A co do chodzenia na zakupy - dzisiaj sobie pochodziłam po sklepach wracając od lekarza i skutek jest taki, że coś mi przeskoczyło w biodrze i strasznie utykam. Mam nadzieję, że do jutra mi minie - a z drugiej strony cieszę się, że już wszystko co potrzebne do szpitala mam kupione. Ufff :)
2013-02-27 19:03
no to ladnie wazy:))
2013-02-27 20:12
No i po wizycie... wcale nie jest tak super jak sobie planowałam :/
Myślałam, że cc mi ustawi mój lekarz, bo też tak mówił na ostatniej wizycie. A dziś mówi,
że poda mi nr do ordynatora szpitala i się z nim umówię na ostatnią wizytę za dwa tygodnie, on mnie przebada itd. i ustalimy cc. Jaka jestem załamana i przybita :( Myślałam, że mój lekarz poprowadzi mnie do końca, a tu taka niesodzianka nie za fajna :( Podobno mój lekarz już w tym szpitalu za często nie urzęduje i dlatego to tak wygląda :/
Swoją drogą, ordynatora nie wspominam za mile z pierwszego porodu (ogólnie pobytu w szpitalu) :/ Jestem tak zrażona do niego, że szok. U mojego lekarza to już ostatnia wizyta dziś była, jedynie w razie jakiegoś niepokoju czy coś mam dzwonić lub się zgłosić.
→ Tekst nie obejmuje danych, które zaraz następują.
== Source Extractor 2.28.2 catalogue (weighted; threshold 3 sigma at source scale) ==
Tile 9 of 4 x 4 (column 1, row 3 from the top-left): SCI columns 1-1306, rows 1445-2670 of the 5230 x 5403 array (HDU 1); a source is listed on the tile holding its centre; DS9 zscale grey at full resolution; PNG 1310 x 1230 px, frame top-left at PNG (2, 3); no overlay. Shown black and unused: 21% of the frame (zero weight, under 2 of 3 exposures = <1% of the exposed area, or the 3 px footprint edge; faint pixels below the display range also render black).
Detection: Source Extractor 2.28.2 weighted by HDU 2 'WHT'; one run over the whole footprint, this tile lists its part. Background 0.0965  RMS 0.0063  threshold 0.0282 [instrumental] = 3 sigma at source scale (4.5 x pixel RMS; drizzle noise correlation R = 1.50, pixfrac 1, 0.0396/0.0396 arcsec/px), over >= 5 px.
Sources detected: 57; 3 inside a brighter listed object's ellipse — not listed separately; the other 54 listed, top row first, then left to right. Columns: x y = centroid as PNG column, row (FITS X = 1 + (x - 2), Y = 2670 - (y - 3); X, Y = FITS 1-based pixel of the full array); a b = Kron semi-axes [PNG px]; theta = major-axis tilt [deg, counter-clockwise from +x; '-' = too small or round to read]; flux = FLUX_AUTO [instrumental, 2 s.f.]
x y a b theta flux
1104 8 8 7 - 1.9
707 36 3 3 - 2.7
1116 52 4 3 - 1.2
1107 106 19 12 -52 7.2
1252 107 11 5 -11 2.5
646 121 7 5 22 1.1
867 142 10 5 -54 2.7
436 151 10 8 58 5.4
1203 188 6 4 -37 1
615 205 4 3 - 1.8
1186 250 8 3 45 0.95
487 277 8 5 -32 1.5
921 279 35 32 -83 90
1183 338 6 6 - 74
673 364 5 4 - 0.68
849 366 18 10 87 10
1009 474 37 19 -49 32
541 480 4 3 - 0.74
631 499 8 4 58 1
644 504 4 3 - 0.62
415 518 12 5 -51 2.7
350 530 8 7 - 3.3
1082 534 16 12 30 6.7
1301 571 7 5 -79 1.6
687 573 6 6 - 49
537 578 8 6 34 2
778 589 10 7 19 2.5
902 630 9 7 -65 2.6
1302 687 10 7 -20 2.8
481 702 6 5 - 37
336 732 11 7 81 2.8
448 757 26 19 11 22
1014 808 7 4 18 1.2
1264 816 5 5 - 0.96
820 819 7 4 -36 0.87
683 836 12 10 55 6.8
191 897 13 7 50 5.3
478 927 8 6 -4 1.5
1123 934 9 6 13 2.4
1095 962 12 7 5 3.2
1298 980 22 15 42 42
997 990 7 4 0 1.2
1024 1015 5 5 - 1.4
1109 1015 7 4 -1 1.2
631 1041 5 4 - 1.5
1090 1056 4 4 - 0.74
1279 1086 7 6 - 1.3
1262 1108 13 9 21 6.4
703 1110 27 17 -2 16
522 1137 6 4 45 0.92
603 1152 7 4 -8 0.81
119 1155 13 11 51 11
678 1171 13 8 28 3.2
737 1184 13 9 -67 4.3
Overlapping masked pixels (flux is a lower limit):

Do tego mała ustawiła się poprzecznie, ale to nie ma większego znaczenia bo i tak mam mieć cc.
Agabe dobrze, że u Was wszystko dobrze :) !!
2013-02-27 20:18
Asiek21 : hehe jak czytam twoje wypowiedzi odnośnie końca kupowania to mi się śmiać chce, bo widzę siebie... też zawsze powtarzałam sobie że koniec koniec, a potem i tak nie mogłam się powstrzymać ;p a domku już nie było gdzie upchać... Chyba wiem dlaczego tak się stało, że teraz leżeć muszę... mąż mówi: jaka to ulga, bo już naprawdę w szafach miejsca nie ma ;p
Agatka89 : nie martw się kochana, bądź silna, my kobiety musimy być silne, nawet jeśli czasem pod górkę ;) przejdziesz ordynatorka i wszystkie przeciwności i zaraz maleństwo będzie z tobą. Rozumiem, że boisz się i jesteś zdenerwowana, bo chciałabyś mieć już jakiś pewnik, jakiś plan, ale niestety w życiu najczęściej jest spoontan. na pewno wszystko będzie dobrze. to już naprawdę niewiele ;) główka do góry :**
2013-02-27 20:21
A ja dziewczyny mam dziś bardzo dobry dzień!! choć sama nic nie mogę zrobić to mam życzliwych ludzi wokół i to dodaje mi skrzydeł... dziś cały dzień była u mnie moja kochana wyjątkowa teściowa ;))) posprzątała mi co tylko się dało, przejrzała wszystko dla maleństwa, wzięła 4 worki rzeczy do prania i naprawdę mam ulgę... mąż niestety nie ze wszystkim daje radę, choć się stara. ale cieszę się, że mam tu teściową, to wielka pomoc ;))) i już troszke bardziej czyściutko i kroczek do przodu z szykowaniem domku dla maleńkiej ;))
2013-02-27 20:59
Agata a ten Twój lekarz w żadnym szpitalu nie pracuje?
2013-02-27 21:02
szoszanka, mam taką nadzieje. tak mnie ta wizyta dobiła że szok. ale tak jak piszesz my kobiety musimy byc silne! Jakos dam rade,musze! ale zawiodlam sie cholernie :(
o niczym innym nie marze jak juz urodzic, wrocic z małą do domku, do mojego synka i zapomnieć o tych stresach.